Opinión

Batalla por el control del TC

La división o separación de poderes nace en 1748 como formulación intelectual, en contraposición al poder despótico que con frecuencia acompañaba a la actuación de la monarquía absoluta en «l’ancien regime», el Antiguo Régimen, abolido por la Revolución Francesa. Sucedió a los 40 años de haberlo enunciado el Barón de Montesquieu en su obra «El espíritu de las leyes», donde identificaba tres poderes del Estado: el legislativo, el ejecutivo y el judicial, cuya diferencia y distancia entre ellos consideraba necesaria para un correcto funcionamiento del sistema político.

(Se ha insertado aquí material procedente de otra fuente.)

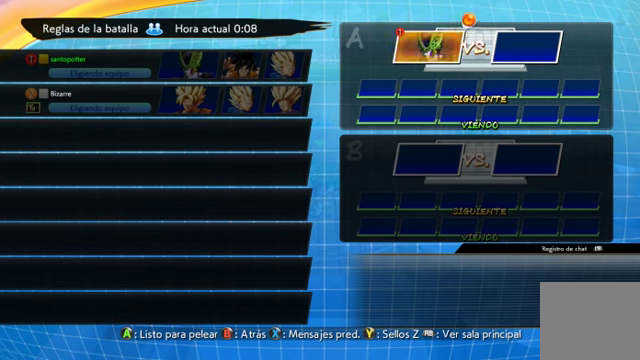
Gameplay with a controller (Xbox layout); each line is a JSON object with the inputs held at the frame after it. "events" lists button and stick changes between this image and that frame as [ms after this image, input, new state], when the widget could be followed in between. Not read: L3.
{"buttons": [], "left_stick": "center", "right_stick": "center", "events": [[67, "B", "down"], [200, "B", "up"]]}
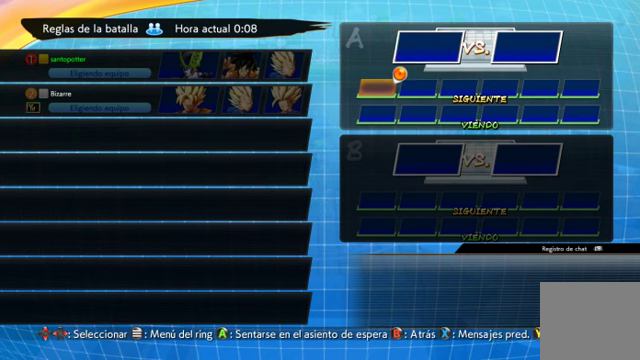
{"buttons": [], "left_stick": "center", "right_stick": "center", "events": []}
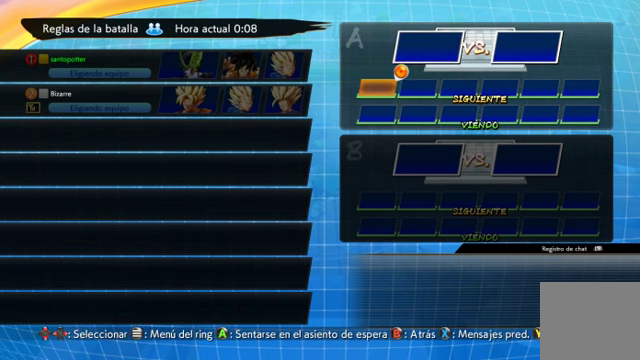
{"buttons": [], "left_stick": "center", "right_stick": "center", "events": [[334, "B", "down"], [467, "B", "up"]]}
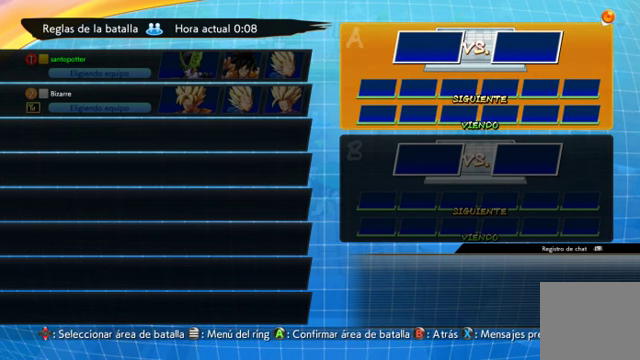
{"buttons": ["B"], "left_stick": "center", "right_stick": "center", "events": [[467, "B", "down"]]}
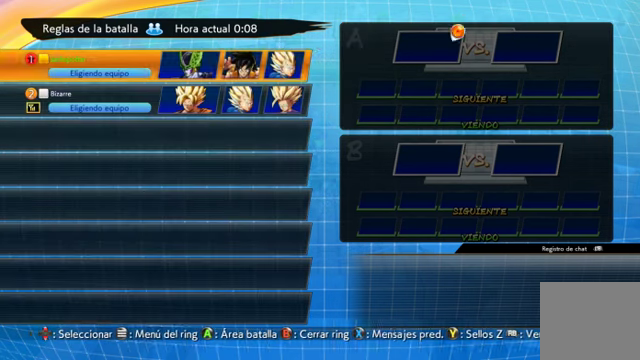
{"buttons": ["B"], "left_stick": "center", "right_stick": "center", "events": [[100, "B", "up"], [400, "B", "down"]]}
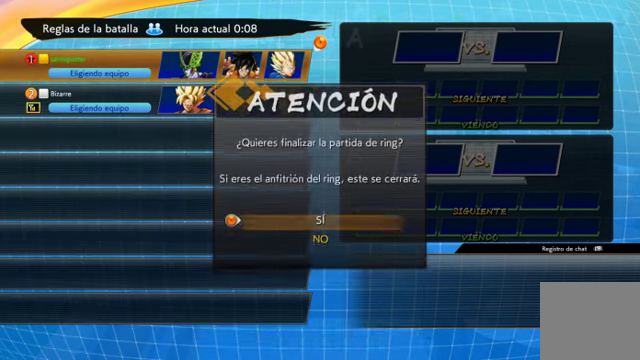
{"buttons": [], "left_stick": "center", "right_stick": "center", "events": [[34, "B", "up"]]}
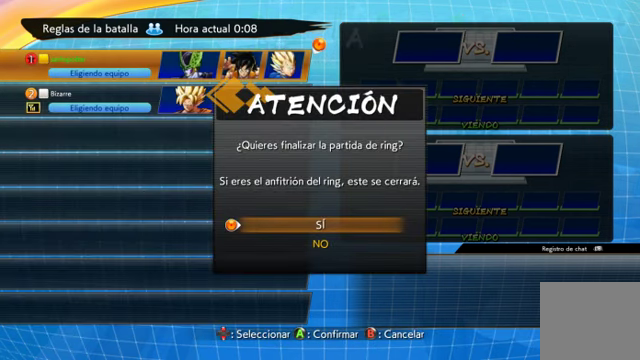
{"buttons": [], "left_stick": "center", "right_stick": "center", "events": []}
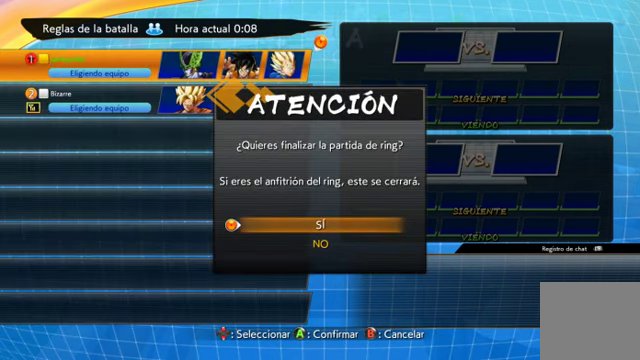
{"buttons": [], "left_stick": "center", "right_stick": "center", "events": []}
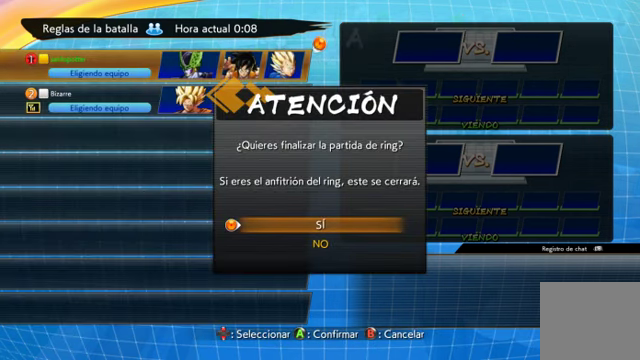
{"buttons": ["DPAD_DOWN"], "left_stick": "center", "right_stick": "center", "events": [[334, "DPAD_DOWN", "down"]]}
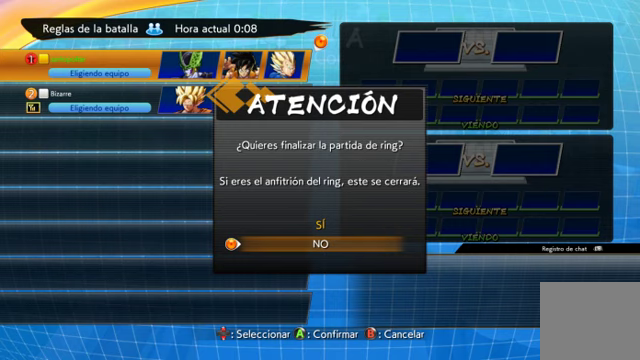
{"buttons": [], "left_stick": "center", "right_stick": "center", "events": [[33, "DPAD_DOWN", "up"], [267, "A", "down"], [467, "A", "up"]]}
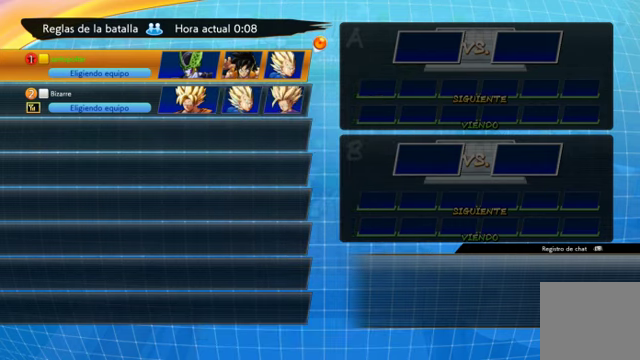
{"buttons": [], "left_stick": "center", "right_stick": "center", "events": [[367, "A", "down"], [467, "A", "up"]]}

Esta separación de poderes es asumida hoy en día casi como un dogma en todo sistema político democrático que se precie, aunque la praxis admite no pocas variantes en su concreta materialización. De hecho, son escasos los regímenes que no plasman en sus textos constitucionales tal separación, al concentrar todo el poder del Estado unido en una única instancia, sea esta colegiada o unipersonal. En España la democracia orgánica durante el franquismo se definía en la «Ley Orgánica del Estado» como un sistema con «unidad de poder y coordinación de funciones», y ahora la Constitución de 1978 consagra nominalmente la separación de poderes, aunque en la práctica no es así, pues el presidente del Gobierno es investido por el poder legislativo y, a su vez, ambos designan al órgano de gobierno del Poder Judicial. Incluso de facto actualmente tenemos una acusada partitocracia por mor de la ley electoral y la ayuda a los partidos políticos. Por todo ello, la calidad del sistema democrático se deriva del ejercicio de la función ejecutiva. Aplicando estas consideraciones a la situación actual en España, observamos que la independencia del Poder Judicial no es tal por estar en manos del ejecutivo, que no permite a su órgano de gobierno, el CGPJ, cumplir con su misión esencial: proveer las plazas de jueces y magistrados en los órganos jurisdiccionales encargados de administrar justicia. Eso sí, con una excepción que es, no por casualidad obviamente, el Tribunal Constitucional, que mantiene inexplicablemente en un limbo constitucional a la ley que desapodera al CGPJ, lo que es una manera evidente de coacción política sobre el PP. Ello para que se someta al deseo de Sánchez: tener mayoría en el intérprete supremo de la CE.

Con el pacto de subsistencia mutua en Barcelona y La Moncloa establecido con ERC, el horizonte se sitúa en un TC que «constitucionalice» su política. Con un particular acento separatista catalán: indultos a los lideres del procés, política lingüística y sedición comprometida. El resultado es el Estado en almoneda y Sánchez en La Moncloa.